# beginner carboy question



## stribtw (Jul 18, 2012)

I am new to wine making, but have a beer brewing setup that includews a 7 gallon primary,and a 6 gallon and a 5 gallon glass carboy.

when making beer i can run a 3 gallon batch in a 6 gallon carboy with no problems. with wine making i am reading about "topping off" in you carboy to reduce surface area exposure to air. i would like to start with smaller than 5-6 gallons. 

so my question is, can i make 2-3 gallons in a 6 gallon carboy? 
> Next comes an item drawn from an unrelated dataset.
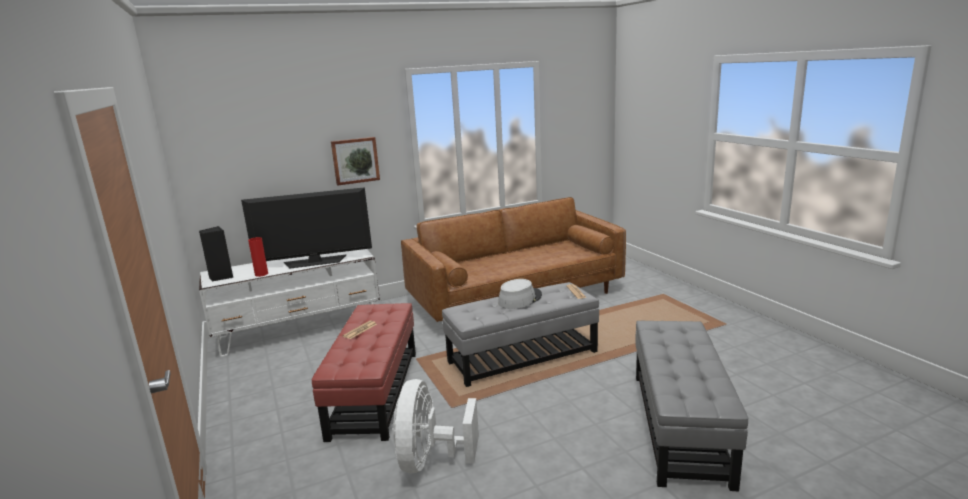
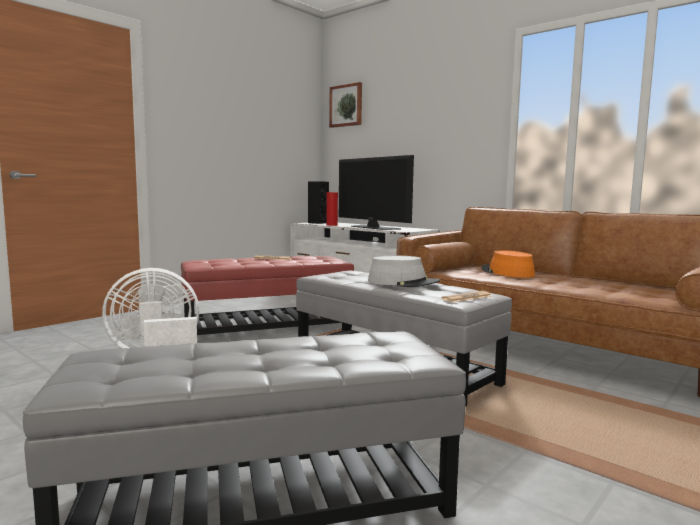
camera: 65 degrees right, 10 degrees down
(355, 160) = (448, 137): picture -> picture (346, 105)
(488, 264) = (507, 272): none -> orange hat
or should i buy a smaller carboy to make smaller batches?


----------



## Flem (Jul 18, 2012)

I would suggest getting a 3-gallon carboy or a few 1-gallon jugs. 2 or 3 gallons in a 6-gallon carboy is allowing too much exposure to the air after the primary fermentation stage (which you'll probably do in a fermentation bucket anyway). Good Luck!


----------



## stribtw (Jul 18, 2012)

thats what i was thinking. 

is there any reason (other than price) that i would want 3 gallon jugs over a 3 gallon carboy?


----------



## pete1325 (Jul 18, 2012)

Once you get into the hobby you'll want an assortment of different size containers. For now buy the 3 gallon carboy from your local brew shop. Buy gallon jugs of less expensive wines, drink the wine or use to top off and keep the empty gallon jugs for your new hobby.


----------



## Flem (Jul 18, 2012)

Varying sizes of carboys give you more flexibility for batch sizes.


----------



## robie (Jul 18, 2012)

You can do the primary stage of fermentation of 3 gallons in a six gallon carboy. (In Burgundy, they quite successfully ferment Pinot Noir (reds) in open vats.) However, as mentioned, starting in secondary and beyond, you need to use a topped-off vessel.


----------



## Noontime (Jul 18, 2012)

As others have said; since after primary you need to keep it topped off, the different size containers give you the flexibility to fill a container and not have to throw any away. As an example, if you start with a 6 gal batch and it throws a whole lot of lees and you do a bad job racking (I'm pretty sure we've all done that), and lets say you end up with 4.5 gal. You can use the 3 gal, the one gal, and a bottle. Its always just about having the least amount of surface area of wine contacting air.


----------



## roadwarriorsvt (Jul 18, 2012)

My thinking is why do a small batch? Its about the same amount of effort to make a 5 gallon batch as it is a 1 gallon. After all the time & effort, you could have 25 bottles of wine versus only 5. I'm sure there are some exceptions for making a small batch, but for the most part, might as well make it worth it!


----------



## SarahRides (Jul 18, 2012)

I have one gallon batches all over my basement, mostly because my neighbor keeps giving me these 4L Carlo Rossi jugs, so I just keep filling them up! Small batches are good for experimental wines. (Why spend all that money for ingredients for a batch of wine if you don't know if it's any good?). I have a ton of flavored one gallon batches of mead too. Just for fun!


----------